Exausto, Válter pensou por um momento em tomar banho, vestir a camisa azul e ir jantar. Mas não! Estava decidido. Não podia voltar atrás. Tinha que interromper a torrente de Diana antes que naufragasse mais uma vez, e nunca mais conseguisse encontrar um porto seguro.
— Diana, preciso falar com você.
— Pode falar, meu bem.
— Não. Falar de verdade. Conversar. Como fazíamos antes.
— Estamos atrasados. Podemos deixar as crianças na casa da sua mãe no domingo e irmos ao cinema para conversar.
Válter gemeu.
— Quem conversa no cinema, Diana?
Mas ela não estava mais ouvindo. Rímel, batom, vestido. Sandálias. Cadê as sandálias pretas novas? Não, essas não. As outras. E a bolsa? Você viu a bolsa, Válter? E o seu banho, amor? Ainda bem que homem é só botar a roupa e pronto. Não tem maquiagem, creme pro rosto, hidratante...
— Diana, pára!
Ela realmente parou. Mais intrigada do que assustada com o grito do marido. Ele nunca gritava. Aliás, ele sempre falava tão pouco.
— Eu preciso falar com você. Pára um segundo, por favor.

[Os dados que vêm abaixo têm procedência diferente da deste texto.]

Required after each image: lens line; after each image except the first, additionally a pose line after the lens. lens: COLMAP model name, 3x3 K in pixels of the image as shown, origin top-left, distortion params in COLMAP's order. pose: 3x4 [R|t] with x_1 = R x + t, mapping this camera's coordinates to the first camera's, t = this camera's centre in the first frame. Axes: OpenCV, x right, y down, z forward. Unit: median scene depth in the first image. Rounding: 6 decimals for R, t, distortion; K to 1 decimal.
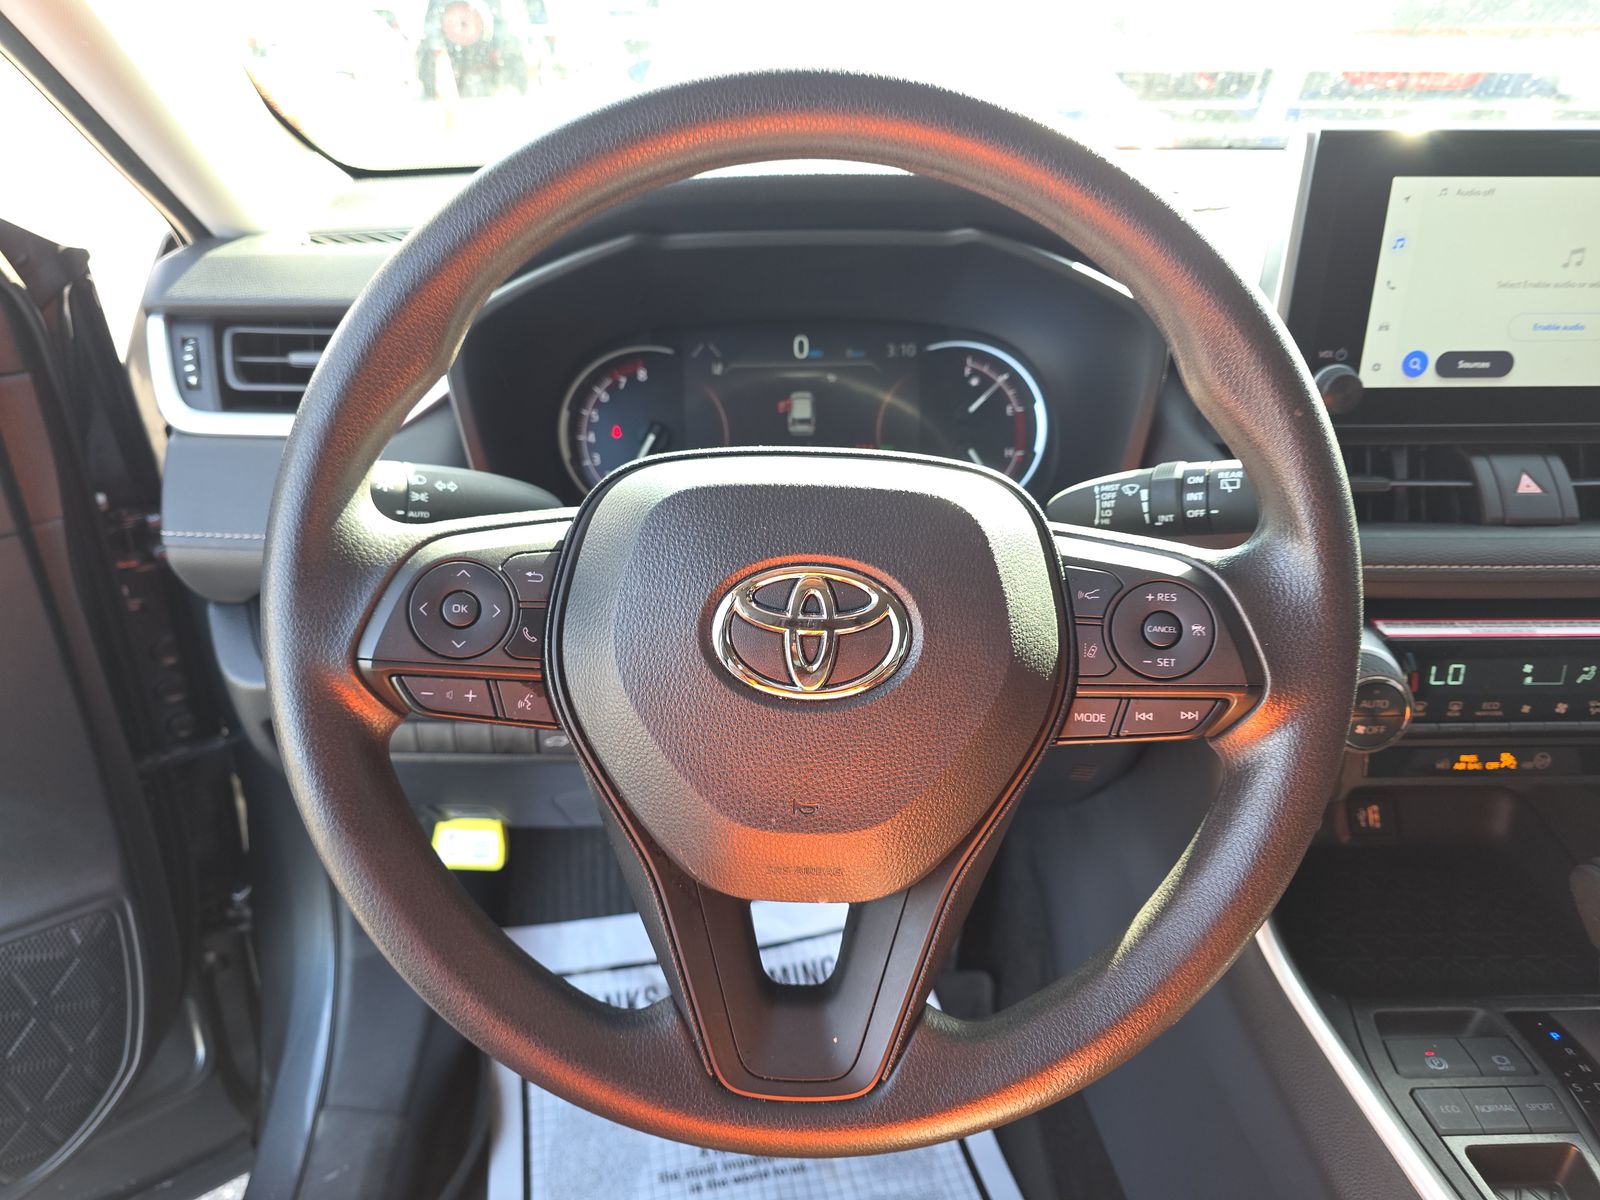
lens RADIAL K [[988.7, 0, 800.0], [0, 988.7, 600.0], [0, 0, 1]] dist [-0.026624, -0.001613]
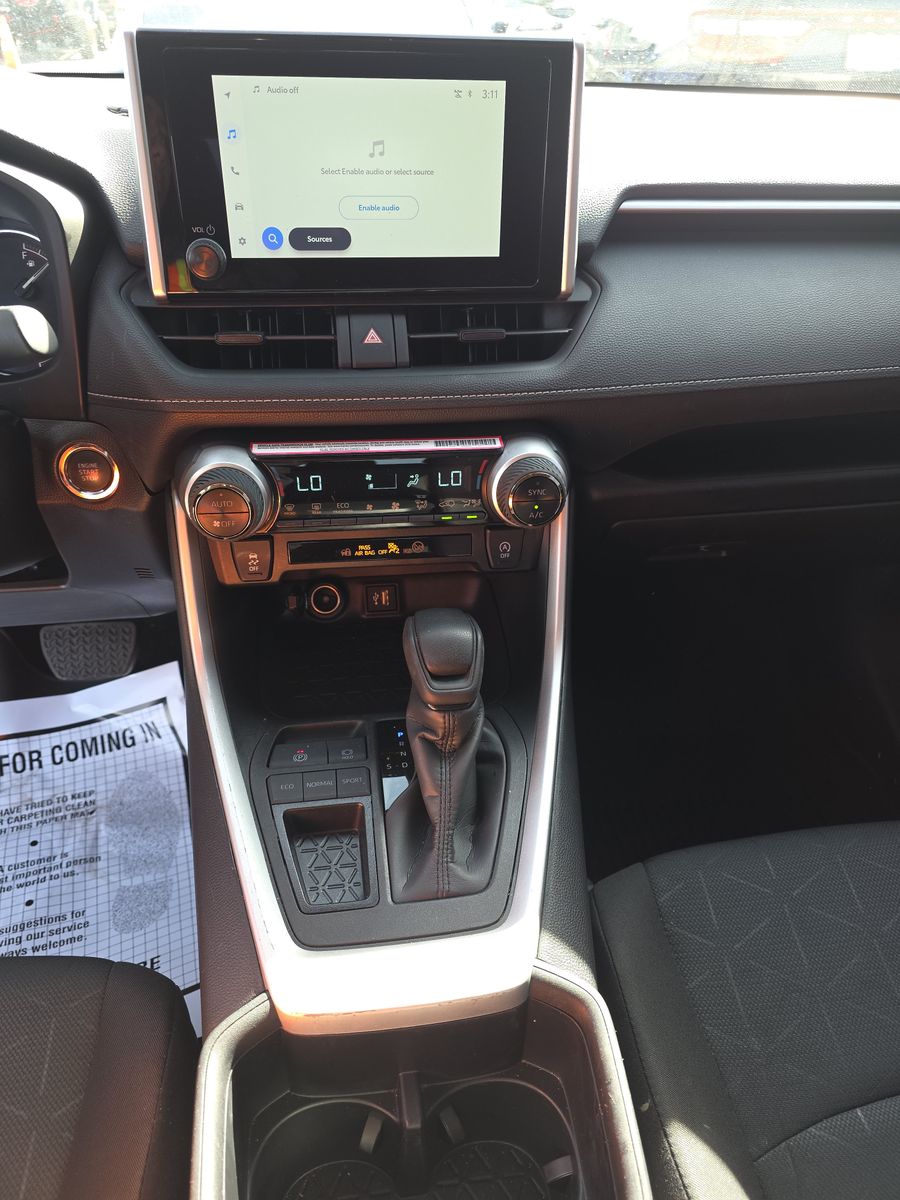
lens RADIAL K [[737.7, 0, 450.0], [0, 737.7, 600.0], [0, 0, 1]] dist [0.003844, -0.031624]
pose [[0.989165, -0.047985, 0.138742, 0.700509], [0.024871, 0.986187, 0.163760, 0.072596], [-0.144684, -0.158535, 0.976695, -0.050596]]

Válter aproximou-se da mulher. Segurou-a pelos ombros. Vinte anos juntos. Quinze de casados. Dois filhos. Uma casa. Dois carros. Tudo certo. O que deu errado? Ela ainda tinha o mesmo ar jovial. Olharam-se nos olhos. Longos segundos...
— Seus olhos estão vermelhos, amor. Peraí que vou pegar o colírio.
Válter não esperou o colírio. Na corrida, só conseguiu salvar um CD do Djavan que estava sobre a mesa da sala. Não era seu preferido, mas servia.





Mônica Thaty nasceu no Rio de Janeiro, mas mora em Brasília desde os seis anos de idade.
É casada, tem um filho de dois anos. É formada em Comunicação pela UnB e trabalha como jornalista da Câmara dos Deputados há nove anos.
Escreve “desde que se entende por gente”, mas só teve coragem de começar a mostrar seus contos depois que começou a participar das Oficinas do Núcleo de Literatura do Espaço Cultural do órgão onde trabalha.
Foi a terceira colocada no Primeiro Desafio aos Contistas do Núcleo de Literatura, realizado pelo Prof. Marco Antunes no segundo semestre de 2007.